Roland Chopard | [L’œil réécrit constamment ce qui défile]

Publié le 09 janvier 2021 par Angèle Paoli

[L'ŒIL RÉÉCRIT CONSTAMMENT CE QUI DÉFILE]

L' œil réécrit constamment ce qui défile, d'une manière ouverte. Jusqu'à satiété. Jusqu'à l'oubli. C'est une initiative essentielle qui permet de perdre les premiers sens venus pour en acquérir d'autres.

Un souffle mime cette réalité intérieure qui s'épanouit au centre de la blancheur spatiale. De la blancheur naît une nouvelle impulsion qui stimule les sens, donne du baume à l'esprit.

Ces mots qui se sont imposés sont des certitudes inconscientes qui désemparent l'œil, mais en même temps stimulent les curiosités et les aspirations.

Comme s'il était obligé, tout en gardant de multiples sous-entendus, de mettre en rapport ces vestiges de la conscience avec les impulsions qui se cherchent et s'enchevêtrent constamment.

Il a même besoin, en plus d'une croyance naïve en la régénérescence de matériaux par une spontanéité encore vivace, d'une persévérance extraordinaire pour qu'il devienne peu à peu quasiment la matière même de ces méandres.

Les longues séquences de pauses volontaires ou non ne ternissent finalement pas cette nécessité de se fondre inéluctablement dans un parcours aussi ondulant.

Comme s'il voulait peu à peu faire oublier toutes les hésitations, les balbutiements de l'écriture, il tente de combiner, avec son étroitesse d'esprit caractéristique et les carences de sa mémoire, mais du mieux qu'il est capable, les quelques obsessions qui le tourmentent continuellement.
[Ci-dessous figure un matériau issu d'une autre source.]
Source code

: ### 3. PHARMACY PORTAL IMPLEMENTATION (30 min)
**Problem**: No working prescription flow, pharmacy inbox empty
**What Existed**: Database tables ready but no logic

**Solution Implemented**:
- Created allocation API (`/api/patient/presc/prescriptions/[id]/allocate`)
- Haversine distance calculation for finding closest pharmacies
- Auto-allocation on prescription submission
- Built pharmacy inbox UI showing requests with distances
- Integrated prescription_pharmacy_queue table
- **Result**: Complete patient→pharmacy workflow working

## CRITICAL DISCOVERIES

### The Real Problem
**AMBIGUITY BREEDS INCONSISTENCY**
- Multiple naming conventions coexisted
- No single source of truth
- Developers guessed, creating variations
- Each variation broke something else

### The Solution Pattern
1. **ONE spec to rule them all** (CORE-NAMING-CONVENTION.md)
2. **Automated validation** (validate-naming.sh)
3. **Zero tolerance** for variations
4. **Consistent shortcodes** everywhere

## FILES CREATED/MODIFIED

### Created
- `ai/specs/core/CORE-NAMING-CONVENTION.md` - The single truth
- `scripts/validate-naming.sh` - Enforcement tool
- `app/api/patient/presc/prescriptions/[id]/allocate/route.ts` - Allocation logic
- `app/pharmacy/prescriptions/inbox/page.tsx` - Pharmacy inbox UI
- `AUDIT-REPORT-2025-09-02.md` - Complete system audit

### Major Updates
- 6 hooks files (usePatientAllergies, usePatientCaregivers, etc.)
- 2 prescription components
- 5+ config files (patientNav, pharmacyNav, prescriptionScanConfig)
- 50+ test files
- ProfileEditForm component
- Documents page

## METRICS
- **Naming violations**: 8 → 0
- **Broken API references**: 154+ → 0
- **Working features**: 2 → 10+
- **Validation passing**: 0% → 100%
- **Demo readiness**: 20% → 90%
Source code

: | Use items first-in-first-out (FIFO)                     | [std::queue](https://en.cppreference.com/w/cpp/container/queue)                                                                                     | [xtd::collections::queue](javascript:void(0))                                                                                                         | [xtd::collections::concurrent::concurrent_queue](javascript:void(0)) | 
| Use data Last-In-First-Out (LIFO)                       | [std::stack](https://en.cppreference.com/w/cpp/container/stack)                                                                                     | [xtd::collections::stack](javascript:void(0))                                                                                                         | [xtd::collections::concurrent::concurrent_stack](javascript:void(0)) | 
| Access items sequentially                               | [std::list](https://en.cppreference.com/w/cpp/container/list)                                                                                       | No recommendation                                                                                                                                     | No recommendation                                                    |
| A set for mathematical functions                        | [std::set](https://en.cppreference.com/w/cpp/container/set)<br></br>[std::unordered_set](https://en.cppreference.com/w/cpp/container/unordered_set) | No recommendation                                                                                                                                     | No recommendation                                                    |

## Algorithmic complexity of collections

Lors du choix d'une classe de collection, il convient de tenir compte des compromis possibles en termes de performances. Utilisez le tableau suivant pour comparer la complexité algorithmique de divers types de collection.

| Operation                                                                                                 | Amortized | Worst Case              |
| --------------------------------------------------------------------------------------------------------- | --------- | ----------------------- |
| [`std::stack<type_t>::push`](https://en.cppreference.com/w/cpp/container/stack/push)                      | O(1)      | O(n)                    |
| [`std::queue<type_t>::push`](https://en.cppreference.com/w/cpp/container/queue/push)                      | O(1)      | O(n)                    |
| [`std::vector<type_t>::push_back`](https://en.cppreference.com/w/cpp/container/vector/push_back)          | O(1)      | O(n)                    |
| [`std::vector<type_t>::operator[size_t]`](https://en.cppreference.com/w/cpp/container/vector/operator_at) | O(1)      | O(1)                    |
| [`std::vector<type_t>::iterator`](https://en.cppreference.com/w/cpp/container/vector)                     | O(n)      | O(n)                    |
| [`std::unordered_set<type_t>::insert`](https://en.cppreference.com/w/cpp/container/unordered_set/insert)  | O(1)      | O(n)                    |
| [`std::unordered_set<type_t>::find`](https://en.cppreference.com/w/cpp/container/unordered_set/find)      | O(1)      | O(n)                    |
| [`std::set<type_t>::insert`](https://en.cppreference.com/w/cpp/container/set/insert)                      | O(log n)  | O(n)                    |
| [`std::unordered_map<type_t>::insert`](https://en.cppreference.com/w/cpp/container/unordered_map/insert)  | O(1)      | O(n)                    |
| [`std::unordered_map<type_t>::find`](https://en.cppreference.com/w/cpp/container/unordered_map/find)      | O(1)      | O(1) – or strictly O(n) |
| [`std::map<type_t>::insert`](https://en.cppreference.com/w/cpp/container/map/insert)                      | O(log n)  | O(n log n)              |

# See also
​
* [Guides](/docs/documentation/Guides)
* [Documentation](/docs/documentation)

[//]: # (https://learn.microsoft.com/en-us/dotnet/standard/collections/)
Ce n'est pas une question de maîtrise - il n'est pas plus assuré que vous de ce qui est là -, il voudrait seulement découvrir comment le long processus souterrain est parvenu, par des étapes provisoires, à un état définitif.

Par ses constantes circonvolutions, l'œil suit un processus, il agit. Si fine soit-elle, sa perception demeure toujours aussi trompeuse puisque son parcours n'est jamais uniquement linéaire, et qu'il faudra toujours circuler et revenir sur les traces.

L'œil n'a pas d'histoire mais il n'est pas dépourvu de résolutions. S'il intervient dans un lieu qu'il croit connaître, en l'arpentant, il se faufile malicieusement dans les lignes pour les altérer. [...]

Roland Chopard, " Cinquième méditation ", Parmi les méandres, Cinq méditations d'écriture, L'Atelier du Grand Tétras, Collection Écriture, 2020, pp. 77-78. Avec trois illustrations de l'auteur. Postface de Claude Louis-Combet.